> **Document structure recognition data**
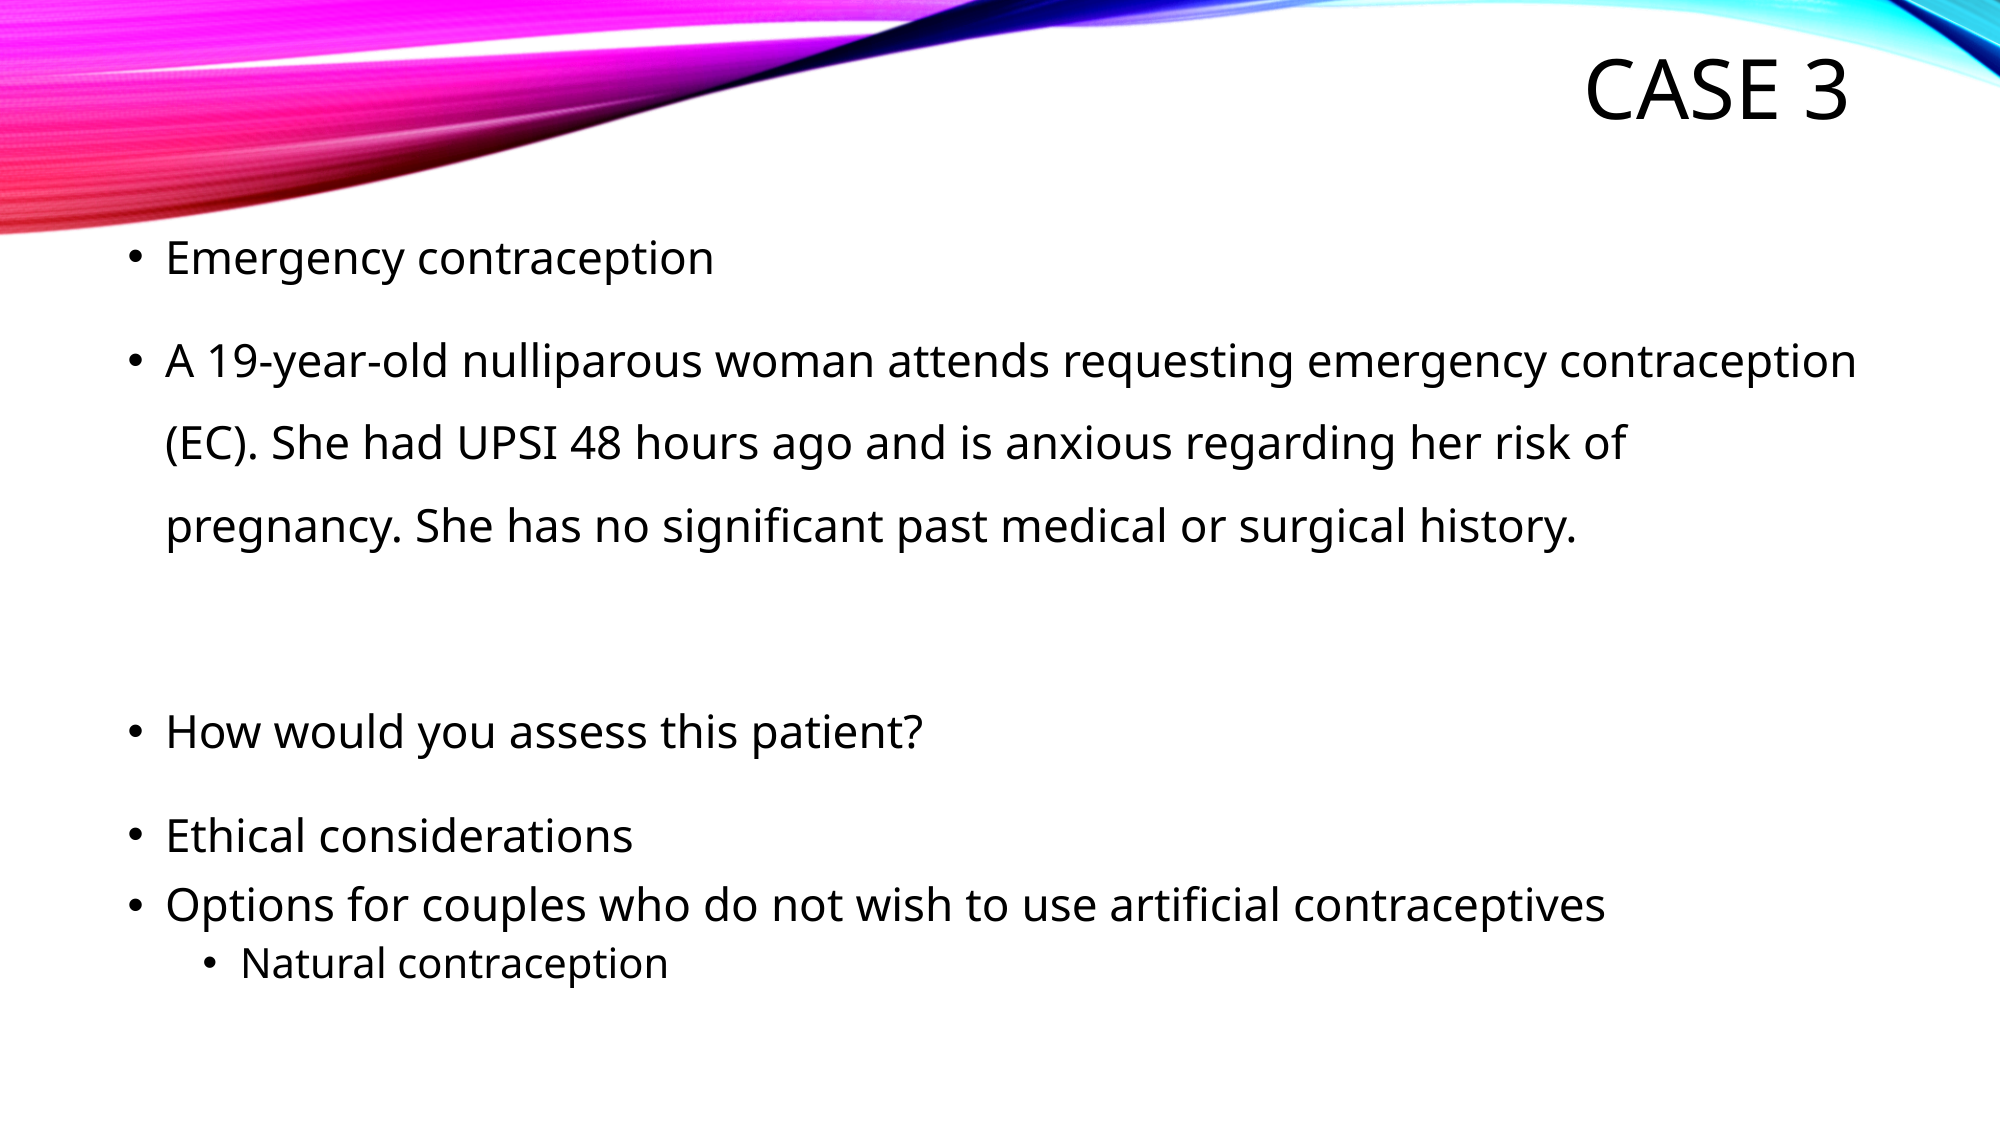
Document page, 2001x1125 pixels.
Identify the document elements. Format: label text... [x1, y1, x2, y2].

list Emergency contraception A 19-year-old nulliparous woman attends requesting emergency contraception (EC). She had UPSI 48 hours ago and is anxious regarding her risk of pregnancy. She has no significant past medical or surgical history. How would you assess this patient? Ethical considerations Options for couples who do not wish to use artificial contraceptives Natural contraception [112, 193, 1888, 1021]
picture [0, 0, 2000, 237]
title Case 3 [474, 40, 1888, 146]
picture [1890, 0, 2000, 75]
picture [1910, 0, 2000, 45]
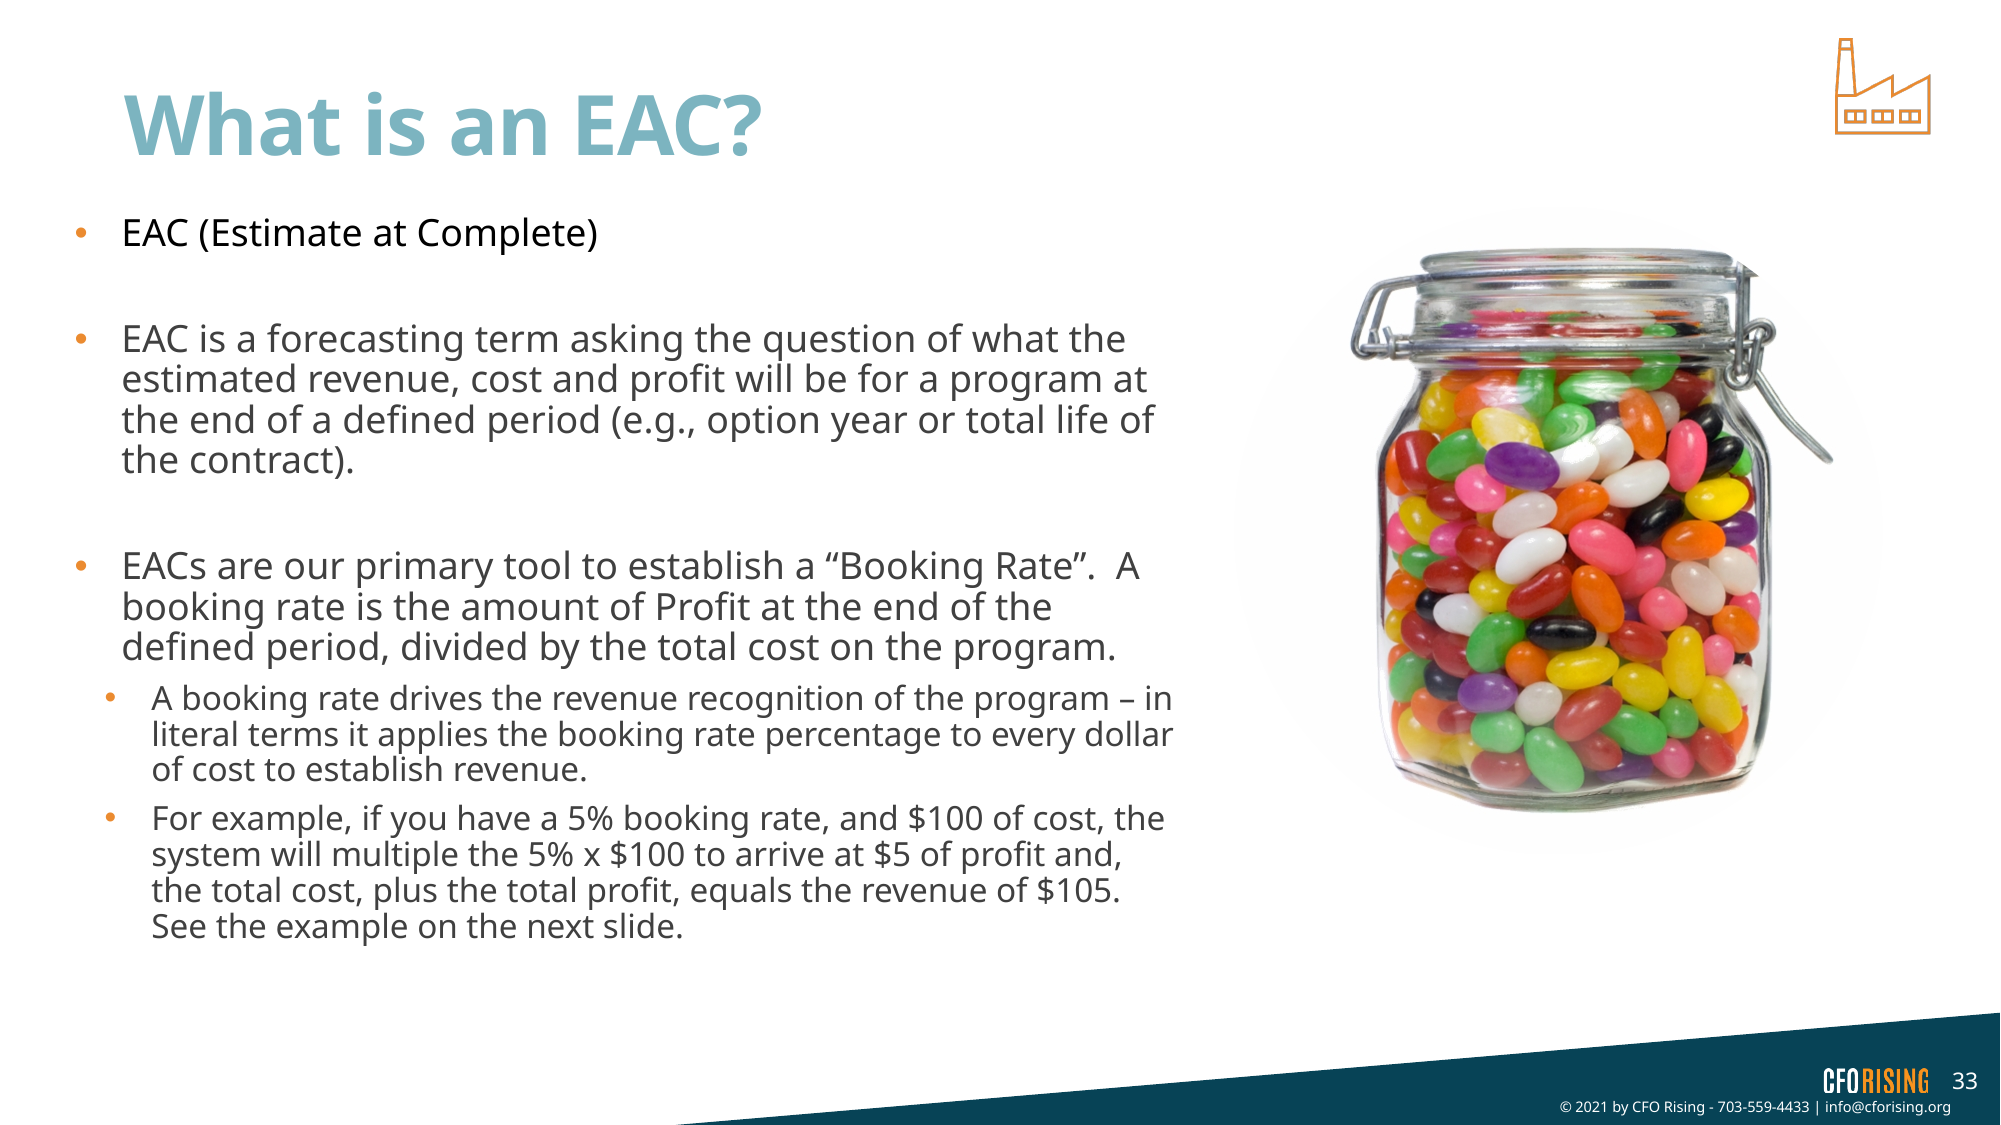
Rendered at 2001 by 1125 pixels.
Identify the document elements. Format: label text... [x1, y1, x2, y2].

title What is an EAC? [109, 43, 1782, 180]
picture [1816, 20, 1949, 153]
text_box EAC (Estimate at Complete) EAC is a forecasting term asking the question of what the estimated revenue, cost and profit will be for a program at the end of a defined period (e.g., option year or total life of the contract). EACs are our primary tool to establish a “Booking Rate”. A booking rate is the amount of Profit at the end of the defined period, divided by the total cost on the program. A booking rate drives the revenue recognition of the program – in literal terms it applies the booking rate percentage to every dollar of cost to establish revenue. For example, if you have a 5% booking rate, and $100 of cost, the system will multiple the 5% x $100 to arrive at $5 of profit and, the total cost, plus the total profit, equals the revenue of $105. See the example on the next slide. [41, 206, 1180, 1025]
picture [1233, 206, 1883, 856]
slide_number 33 [1937, 1052, 2000, 1113]
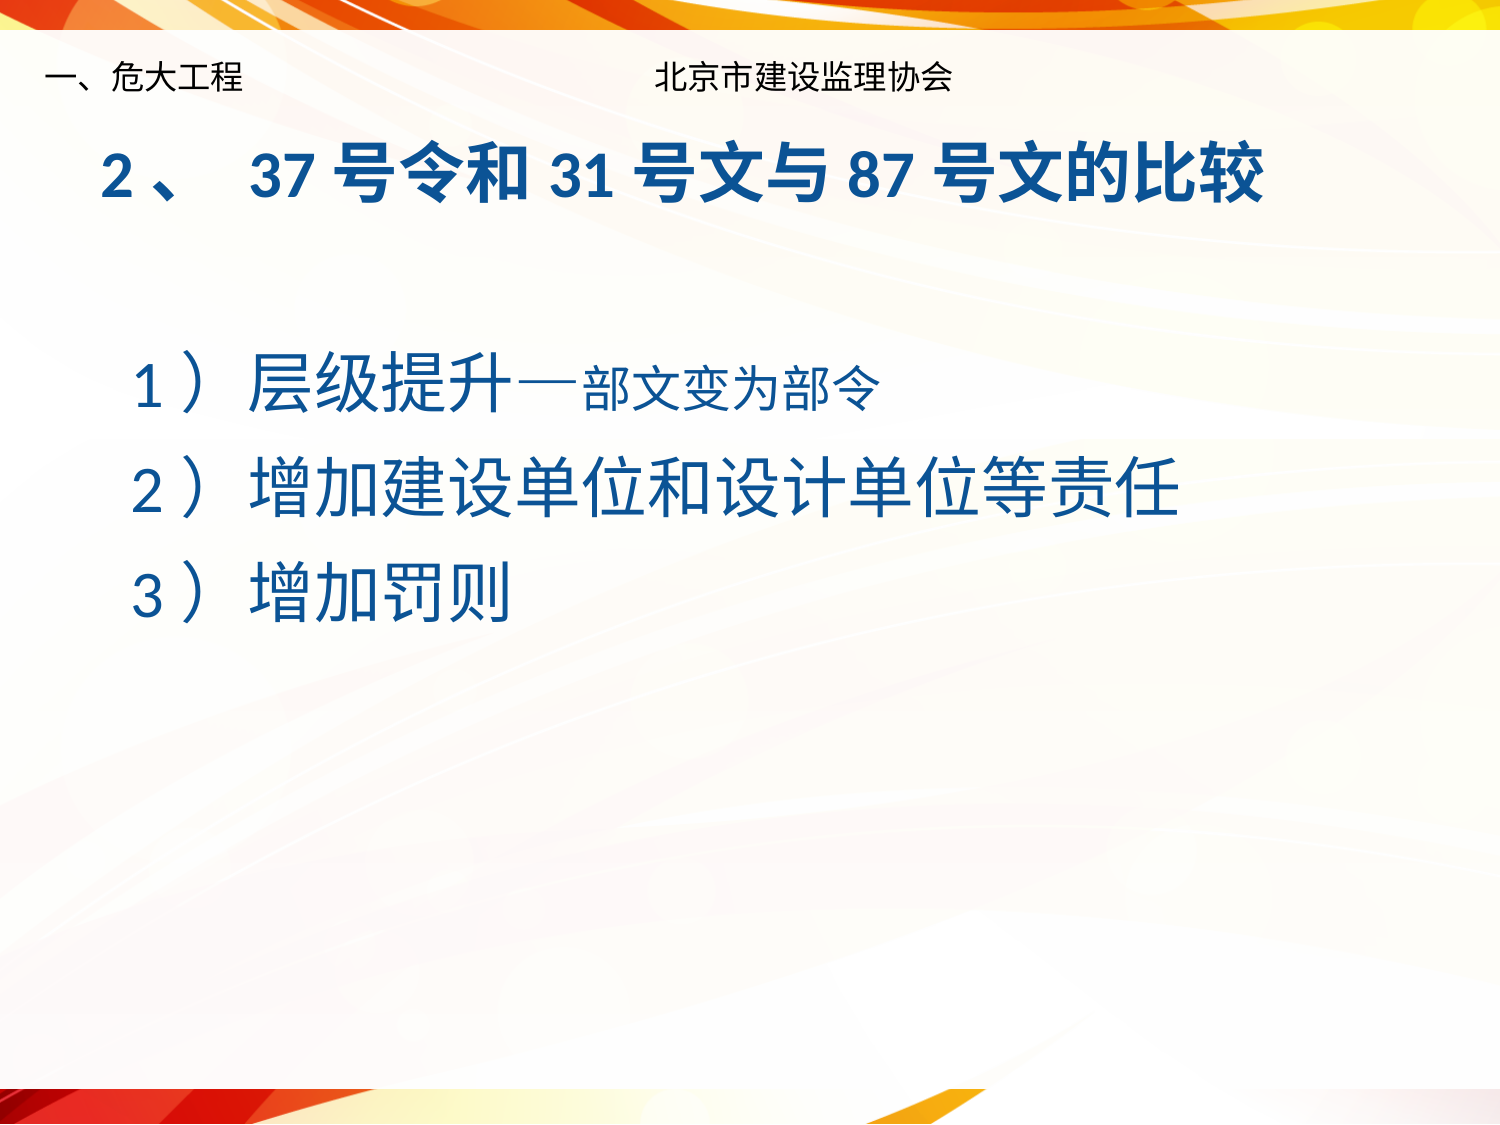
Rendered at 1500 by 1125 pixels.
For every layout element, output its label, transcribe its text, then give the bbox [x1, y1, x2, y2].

title 一、危大工程 北京市建设监理协会 [29, 24, 1500, 135]
list 2、 37号令和31号文与87号文的比较 1）层级提升—部文变为部令 2）增加建设单位和设计单位等责任 3）增加罚则 [55, 123, 1406, 1014]
picture [0, 0, 1500, 30]
picture [0, 1089, 1500, 1124]
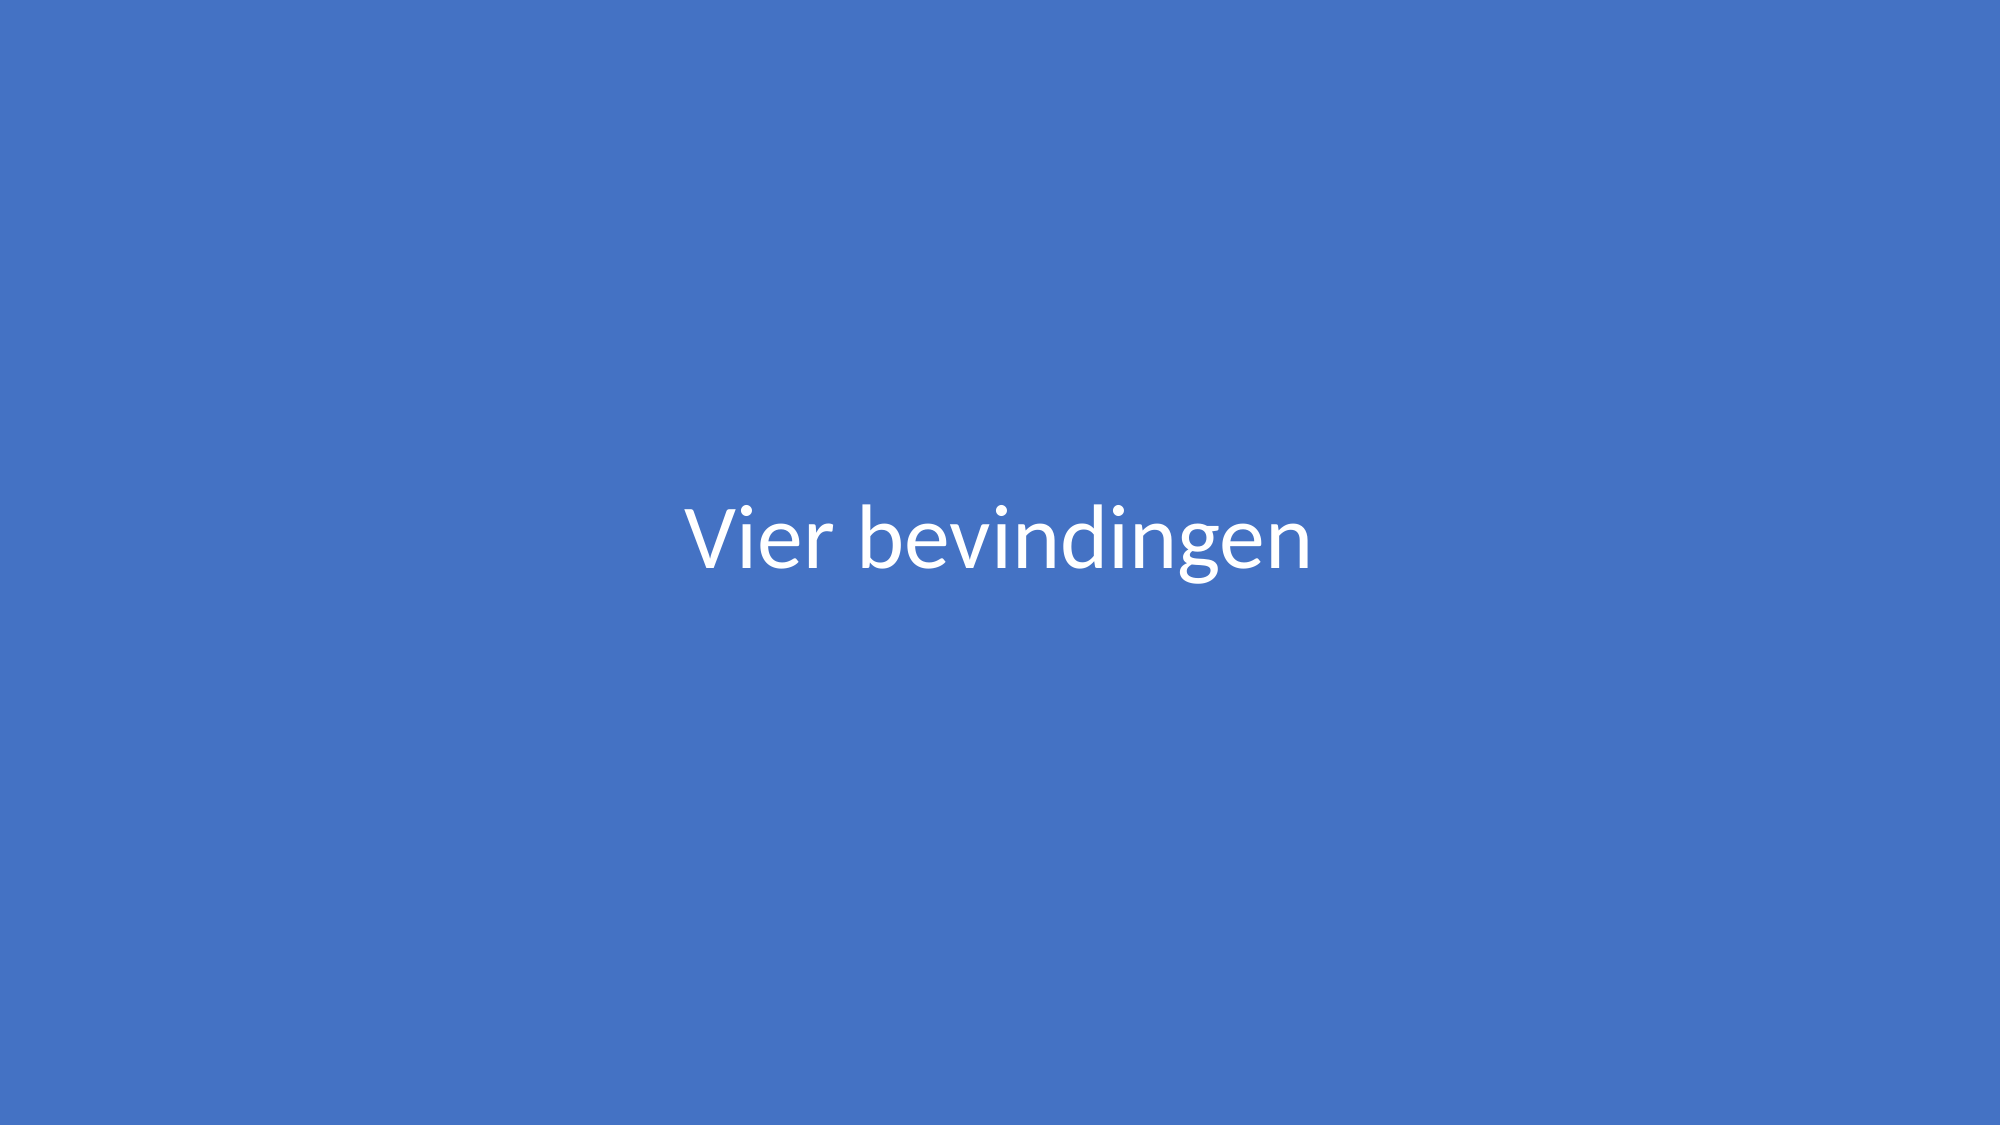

> **Task**
Check every line of the entries for the string "pixels". Give only the number of lines that hold it.

> **Answer to the exercise**
3